I stand up and pay the guy for my computer time, and as I go back over to the station, I stop at the payphone outside, phone the MD of E.D.S.M. and arrange an interview for Monday. I think about Jack and Jenny – there’s nothing keeping me in Cumbria now, and I have every reason to be in London.

I telepathically tell Erica to hold on, that I’ll be there soon.





Chapter Twenty-Eight

Time since last Internet usage: 2 hours, 9 minutes, 34 seconds

‘But you can’t go now. Tonight’s the big night,’ says Rosie, looking at me as if I’ve announced I’m emigrating to Australia, rather than attempting to catch the 15.22 to London Euston.

‘I know, but Alexis will go with you, and I need to get back to see Erica.’

‘I’m sure she’s fine,’ says Rosie waving her hand. ‘She probably just accidentally hit the button.’

‘She accidentally hit the button? What, your hand hovers quite regularly over your relationship status in your settings, does it?’

‘It would do at the moment, if I was close to Facebook,’ she says looking a little bit sad.

There’s definitely no sparkle in Rosie’s eyes today.

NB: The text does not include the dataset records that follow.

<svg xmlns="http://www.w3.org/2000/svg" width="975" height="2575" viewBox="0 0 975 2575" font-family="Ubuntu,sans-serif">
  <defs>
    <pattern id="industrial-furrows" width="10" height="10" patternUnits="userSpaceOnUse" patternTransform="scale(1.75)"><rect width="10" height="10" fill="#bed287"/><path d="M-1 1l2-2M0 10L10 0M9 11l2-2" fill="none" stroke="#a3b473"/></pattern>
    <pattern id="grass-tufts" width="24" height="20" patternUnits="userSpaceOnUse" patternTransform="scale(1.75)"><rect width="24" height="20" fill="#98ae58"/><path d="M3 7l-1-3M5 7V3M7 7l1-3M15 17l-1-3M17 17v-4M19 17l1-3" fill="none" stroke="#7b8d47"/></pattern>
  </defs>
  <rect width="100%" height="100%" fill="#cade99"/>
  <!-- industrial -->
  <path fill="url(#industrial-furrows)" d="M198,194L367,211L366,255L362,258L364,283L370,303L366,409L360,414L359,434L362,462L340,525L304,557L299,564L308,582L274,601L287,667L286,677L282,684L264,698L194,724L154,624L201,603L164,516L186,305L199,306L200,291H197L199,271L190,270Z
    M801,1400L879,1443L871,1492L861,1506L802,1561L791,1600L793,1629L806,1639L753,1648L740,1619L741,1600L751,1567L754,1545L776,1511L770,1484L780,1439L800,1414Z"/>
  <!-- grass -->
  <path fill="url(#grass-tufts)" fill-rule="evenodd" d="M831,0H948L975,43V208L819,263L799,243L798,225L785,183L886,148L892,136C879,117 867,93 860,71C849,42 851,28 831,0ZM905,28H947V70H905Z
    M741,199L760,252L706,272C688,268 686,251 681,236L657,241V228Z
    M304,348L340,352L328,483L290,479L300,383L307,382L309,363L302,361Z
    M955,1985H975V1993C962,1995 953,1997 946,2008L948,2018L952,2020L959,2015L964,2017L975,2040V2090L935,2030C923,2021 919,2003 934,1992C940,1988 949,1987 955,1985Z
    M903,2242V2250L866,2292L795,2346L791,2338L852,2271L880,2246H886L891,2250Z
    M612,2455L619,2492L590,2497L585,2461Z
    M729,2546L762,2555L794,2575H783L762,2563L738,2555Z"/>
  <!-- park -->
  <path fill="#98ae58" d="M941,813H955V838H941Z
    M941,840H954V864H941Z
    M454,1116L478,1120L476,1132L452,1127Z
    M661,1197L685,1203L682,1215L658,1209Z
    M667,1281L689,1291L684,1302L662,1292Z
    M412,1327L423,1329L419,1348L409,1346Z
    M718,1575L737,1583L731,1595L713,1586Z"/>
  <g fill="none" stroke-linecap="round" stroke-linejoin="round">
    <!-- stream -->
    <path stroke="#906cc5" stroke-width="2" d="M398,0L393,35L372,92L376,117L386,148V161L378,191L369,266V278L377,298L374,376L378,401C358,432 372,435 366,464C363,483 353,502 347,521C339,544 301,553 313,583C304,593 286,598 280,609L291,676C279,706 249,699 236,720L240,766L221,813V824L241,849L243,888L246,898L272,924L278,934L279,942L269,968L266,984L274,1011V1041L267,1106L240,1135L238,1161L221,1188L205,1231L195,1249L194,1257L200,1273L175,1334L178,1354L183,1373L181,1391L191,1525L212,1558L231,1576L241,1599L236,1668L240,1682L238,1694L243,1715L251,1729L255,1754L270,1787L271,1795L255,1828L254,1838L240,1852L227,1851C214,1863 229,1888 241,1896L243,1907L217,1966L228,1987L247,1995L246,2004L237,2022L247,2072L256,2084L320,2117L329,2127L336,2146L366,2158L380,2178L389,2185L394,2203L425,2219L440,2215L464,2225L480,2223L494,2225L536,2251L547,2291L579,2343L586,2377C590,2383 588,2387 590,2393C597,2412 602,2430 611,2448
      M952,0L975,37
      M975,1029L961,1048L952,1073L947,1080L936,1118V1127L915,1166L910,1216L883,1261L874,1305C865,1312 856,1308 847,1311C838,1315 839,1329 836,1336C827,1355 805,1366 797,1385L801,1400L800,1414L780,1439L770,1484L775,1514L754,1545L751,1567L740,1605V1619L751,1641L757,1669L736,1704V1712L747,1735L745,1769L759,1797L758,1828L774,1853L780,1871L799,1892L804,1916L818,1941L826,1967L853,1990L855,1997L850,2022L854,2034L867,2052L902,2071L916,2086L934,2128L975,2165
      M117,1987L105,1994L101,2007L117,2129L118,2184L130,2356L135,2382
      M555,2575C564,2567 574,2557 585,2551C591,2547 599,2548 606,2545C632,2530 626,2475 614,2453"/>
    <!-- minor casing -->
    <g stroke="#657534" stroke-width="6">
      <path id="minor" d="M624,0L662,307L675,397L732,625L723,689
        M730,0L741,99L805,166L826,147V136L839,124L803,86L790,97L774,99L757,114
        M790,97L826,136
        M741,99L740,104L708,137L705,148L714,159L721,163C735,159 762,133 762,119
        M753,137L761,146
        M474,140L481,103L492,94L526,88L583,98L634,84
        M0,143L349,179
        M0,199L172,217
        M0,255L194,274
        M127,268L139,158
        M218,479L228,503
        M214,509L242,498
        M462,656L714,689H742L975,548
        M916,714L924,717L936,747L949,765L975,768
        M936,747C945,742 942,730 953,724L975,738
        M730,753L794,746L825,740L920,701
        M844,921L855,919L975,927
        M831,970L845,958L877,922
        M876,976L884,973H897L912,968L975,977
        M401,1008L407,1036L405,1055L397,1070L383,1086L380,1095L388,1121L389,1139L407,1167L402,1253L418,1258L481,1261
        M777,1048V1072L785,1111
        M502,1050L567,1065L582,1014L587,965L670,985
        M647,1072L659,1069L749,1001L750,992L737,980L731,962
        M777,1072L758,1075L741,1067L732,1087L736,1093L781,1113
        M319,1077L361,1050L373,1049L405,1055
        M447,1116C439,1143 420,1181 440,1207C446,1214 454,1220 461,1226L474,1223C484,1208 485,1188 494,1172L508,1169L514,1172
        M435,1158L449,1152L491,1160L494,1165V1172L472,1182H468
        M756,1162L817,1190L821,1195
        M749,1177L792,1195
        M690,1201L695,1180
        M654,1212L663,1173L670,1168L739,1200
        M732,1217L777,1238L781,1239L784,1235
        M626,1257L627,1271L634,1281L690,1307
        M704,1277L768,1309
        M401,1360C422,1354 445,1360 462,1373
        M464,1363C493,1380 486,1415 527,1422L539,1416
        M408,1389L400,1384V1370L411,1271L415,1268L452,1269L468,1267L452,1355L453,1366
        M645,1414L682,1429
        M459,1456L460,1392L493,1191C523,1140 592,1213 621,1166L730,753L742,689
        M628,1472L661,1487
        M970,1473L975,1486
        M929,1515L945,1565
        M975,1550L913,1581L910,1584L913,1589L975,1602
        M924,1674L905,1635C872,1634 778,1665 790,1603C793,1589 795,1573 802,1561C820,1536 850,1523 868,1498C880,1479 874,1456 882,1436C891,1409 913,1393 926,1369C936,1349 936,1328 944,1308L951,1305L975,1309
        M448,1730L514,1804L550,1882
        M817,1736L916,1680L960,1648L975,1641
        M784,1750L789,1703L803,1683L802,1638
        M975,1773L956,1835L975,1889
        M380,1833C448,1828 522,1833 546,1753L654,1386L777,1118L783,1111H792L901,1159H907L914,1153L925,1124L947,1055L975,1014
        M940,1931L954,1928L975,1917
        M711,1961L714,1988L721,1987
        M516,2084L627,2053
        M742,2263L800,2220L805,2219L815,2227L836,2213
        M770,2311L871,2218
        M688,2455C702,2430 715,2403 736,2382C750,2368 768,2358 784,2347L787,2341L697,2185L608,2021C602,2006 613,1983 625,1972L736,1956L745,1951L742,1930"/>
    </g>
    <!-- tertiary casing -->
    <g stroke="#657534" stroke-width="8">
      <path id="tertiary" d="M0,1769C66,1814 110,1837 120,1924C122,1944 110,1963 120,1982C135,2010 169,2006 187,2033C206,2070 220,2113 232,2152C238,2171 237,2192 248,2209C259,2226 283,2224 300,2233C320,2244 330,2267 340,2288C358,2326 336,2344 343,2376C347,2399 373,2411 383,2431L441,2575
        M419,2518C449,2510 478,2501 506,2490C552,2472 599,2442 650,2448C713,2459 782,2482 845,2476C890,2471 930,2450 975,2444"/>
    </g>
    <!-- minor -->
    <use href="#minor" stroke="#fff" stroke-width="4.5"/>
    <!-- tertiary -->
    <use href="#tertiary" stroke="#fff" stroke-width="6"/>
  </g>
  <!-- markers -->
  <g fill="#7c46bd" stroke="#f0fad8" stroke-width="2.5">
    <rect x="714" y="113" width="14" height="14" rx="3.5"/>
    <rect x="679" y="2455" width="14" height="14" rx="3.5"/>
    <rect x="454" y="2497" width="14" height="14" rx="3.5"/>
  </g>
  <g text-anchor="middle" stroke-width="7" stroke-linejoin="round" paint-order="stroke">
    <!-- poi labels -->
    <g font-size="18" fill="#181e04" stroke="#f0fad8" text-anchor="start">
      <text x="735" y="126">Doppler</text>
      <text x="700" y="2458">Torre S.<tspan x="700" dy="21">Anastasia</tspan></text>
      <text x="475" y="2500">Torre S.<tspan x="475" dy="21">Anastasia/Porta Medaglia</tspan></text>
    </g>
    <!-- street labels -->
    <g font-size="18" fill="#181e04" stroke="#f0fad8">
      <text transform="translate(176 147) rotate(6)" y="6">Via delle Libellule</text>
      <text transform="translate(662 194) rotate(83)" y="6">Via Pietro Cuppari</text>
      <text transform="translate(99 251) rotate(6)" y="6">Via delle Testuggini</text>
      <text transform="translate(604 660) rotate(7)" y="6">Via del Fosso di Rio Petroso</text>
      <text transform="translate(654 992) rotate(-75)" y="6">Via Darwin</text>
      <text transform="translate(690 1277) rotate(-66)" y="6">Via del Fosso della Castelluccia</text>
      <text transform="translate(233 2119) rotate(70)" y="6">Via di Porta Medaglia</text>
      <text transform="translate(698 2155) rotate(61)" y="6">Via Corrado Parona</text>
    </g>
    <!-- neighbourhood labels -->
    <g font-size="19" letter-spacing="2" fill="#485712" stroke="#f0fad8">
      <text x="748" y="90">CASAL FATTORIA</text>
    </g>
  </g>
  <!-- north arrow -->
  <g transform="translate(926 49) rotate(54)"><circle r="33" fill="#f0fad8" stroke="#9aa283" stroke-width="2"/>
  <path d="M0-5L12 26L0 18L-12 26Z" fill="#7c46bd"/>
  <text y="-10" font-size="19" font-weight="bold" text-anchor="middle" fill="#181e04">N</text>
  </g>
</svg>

Over the past few weeks I’ve seen embers of that boundless energy and enthusiasm that I remember so vividly from when we were children, but now it’s as if they’ve all been extinguished.

‘OK,’ I say sighing, and feeling torn between my best friend and my sister. ‘I’ll stay, just for tonight, and then I’ll head back to London tomorrow.’

‘You will?’ she says, a smile erupting on her face.

‘Yeah, I’m sure Erica will understand.’

‘I’m sure it’ll be one big misunderstanding anyway.’

I wish I shared my sister’s optimism.

‘So, if we’re going to this barn dance tonight, I think it only right that we get properly dolled up. Which means no more painting or manual labour today.’

‘Amen to that. I thought you’d put me to work right up until you drive me to the station.’

‘I was tempted .?.?. but I thought that I might as well make the most of having some female company while I still can, as next week it’ll just be me and Alexis.’

‘Are you sure you don’t mind me leaving you two alone? I could stay.’

Rosie sighs. ‘No, I barely get more than a grunt out of Rupert on the phone. Even if he did know, I wonder if he’d care. If anything, I’m just thankful I’m not going to be rattling around here on my own.’

She goes over to the sink and starts filling up one of the paint-roller trays.

‘I thought you said we weren’t going to do any more painting today,’ I say, looking at her with confusion.

‘I did, but I have other ideas for this. We’re going to go all girlie. We can do our nails and each other’s hair; it’ll be like old times.’